Indonesian authorities should ensure the safety of all those attending the trial of 11 men charged in the deadly February 2011 attacks on the Ahmadiyah community in the village of Cikeusik in western Java, Human Rights Watch said. Human Rights Watch said that the trial, which begins April 21, in Serang district, Banten province, can help reduce anti-Ahmadiyah violence in the country if it meets international fair trial standards and provides full protection for victims, witnesses, and court officials.
Longstanding impunity for religious violence in Indonesia has fostered larger and more brutal attacks by Islamist militants against religious minorities, and may have contributed to an April 15 suicide bombing of a police mosque in Cirebon, West Java province, Human Rights Watch said.
“For the Cikeusik trial to be a step toward ending religious violence in Indonesia, the police need to ensure the security of everyone in the courtroom,” said Elaine Pearson, deputy Asia director at Human Rights Watch. “Witnesses brave enough to testify, as well as judges and prosecutors, should not have to face intimidation.”
On February 6, a mob of about 1,500 people attacked 21 members of the Ahmadiyah religious community in Cikeusik, in Banten province, killing three people and seriously wounding five others. About 30 police officers were present but did little to stop the attack. A videographer recorded the violence, and the video was later posted by various individuals and organizations on YouTube. Since the attack, Ahmadiyah members in the village have found it difficult to return home due to tension and continued harassment from government officials and other villagers. Only an Ahmadiyah widow and her daughter remain in the village; others have moved to larger cities.
Few cases of violence against religious minorities reach trial in Indonesia, and such trials on Java, Indonesia’s majority-Muslim main island, have often been disrupted by Islamist militant threats and violence.
In a trial that began in January in Bogor district court regarding an October 2010 attack on an Ahmadiyah mosque in Cisalada village, more than 1,000 Islamist militants attended the hearings at times. Over the course of the trial, they threatened and harassed witnesses, judges, and prosecutors both in and outside the courtroom. On April 14, three defendants were found guilty of attacking the Ahmadiyah mosque and sentenced to prison terms of between four and six months; prosecutors had sought nine-month sentences.
In 2008, numerous activists from the Islamic Defender Front (FPI) attended the trial of an FPI member charged with violence at a June 2008 interfaith rally supporting the Ahmadiyah at the National Monument (Monas) in Jakarta. A witness said FPI members assaulted her outside the courtroom.
Human Rights Watch called on President Susilo Bambang Yudhoyono to review the increasing violence against religious and other minorities in Indonesia, and to revoke national and provincial decrees that ban Ahmadiyah practices. Over the past three years, there have been more than 180 anti-Ahmadiyah attacks, according to the Setara Institute, a nongovernmental group that monitors religious freedom.
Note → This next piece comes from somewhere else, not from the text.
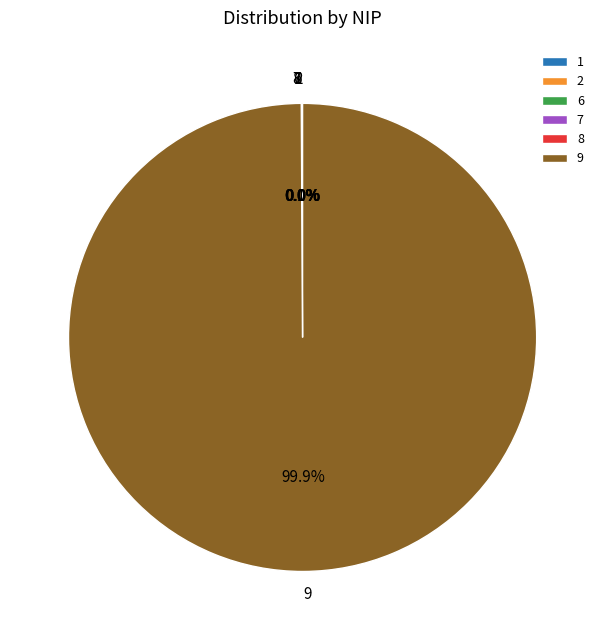

Rank the categories by value from lowest to highest.

8, 7, 2, 1, 6, 9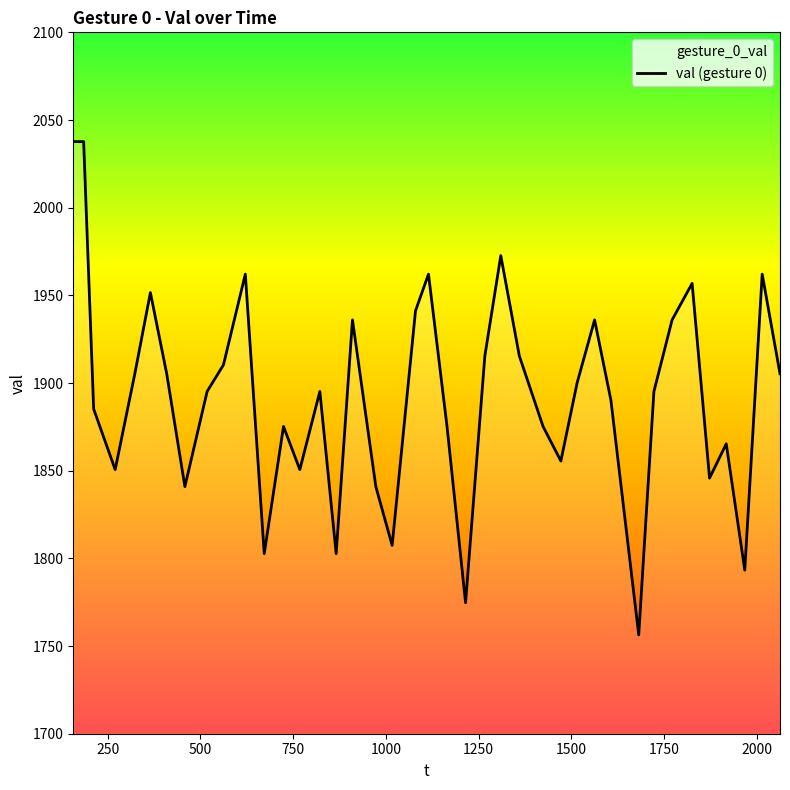

How many categories are shown in the chart?

40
A June 2008 national decree requires the Ahmadiyah to “stop spreading interpretations and activities that deviate from the principal teachings of Islam,” including “spreading the belief that there is another prophet with his own teachings after Prophet Muhammad.” Violations of the decree can result in prison sentences of up to five years.
The Ahmadiyah identify themselves as Muslims but differ with other Muslims as to whether Muhammad was the “final” monotheist prophet. Consequently, some Muslims perceive the Ahmadiyah as heretics.
On April 15, 2011, a suicide bomber, Mochamad Syarif, detonated a bomb at the mosque in the Cirebon police precinct, West Java, leaving 26 wounded. Syarif had been previously implicated in anti-Ahmadiyah attacks in Manis Lor, West Java, in July 2010, and harassing witnesses in a religious trial on blasphemy in Cirebon in 2010. Footage from Metro TV shows Syarif participating in demonstrations against the Ahmadiyah, banging on a vehicle holding the prosecutor and the blasphemy suspect, and attacking a police barricade at Manis Lor village.
“President Yudhoyono should rein in Islamist militants before they claim more lives, and that starts with revoking policies that promote religious intolerance,” Pearson said. “The government should be aggressively prosecuting all those responsible for scores of attacks against religious minorities in recent years.”
In a positive development, on February 16, the Nahdlatul Ulama, an independent Islamic organization, released a statement calling on all Muslims to respect the law and avoid religious violence.
Established in Indonesia in the 1920s, the Nahdlatul Ulama is one of the largest Islamic organizations worldwide. The statement says that “differences of religion and belief cannot be a justification to commit violent or arbitrary acts,” and urges the government “seriously fulfill its constitutional obligation to enforce the law and provide protection to all citizens regardless of religion or belief.”
“A major Muslim organization is telling the government to get serious about ending religious violence and protecting Indonesians of all beliefs,” Pearson said. “The government needs to start listening and taking action to prevent future crimes against minorities like the Cikeusik killings and Cirebon bombing.”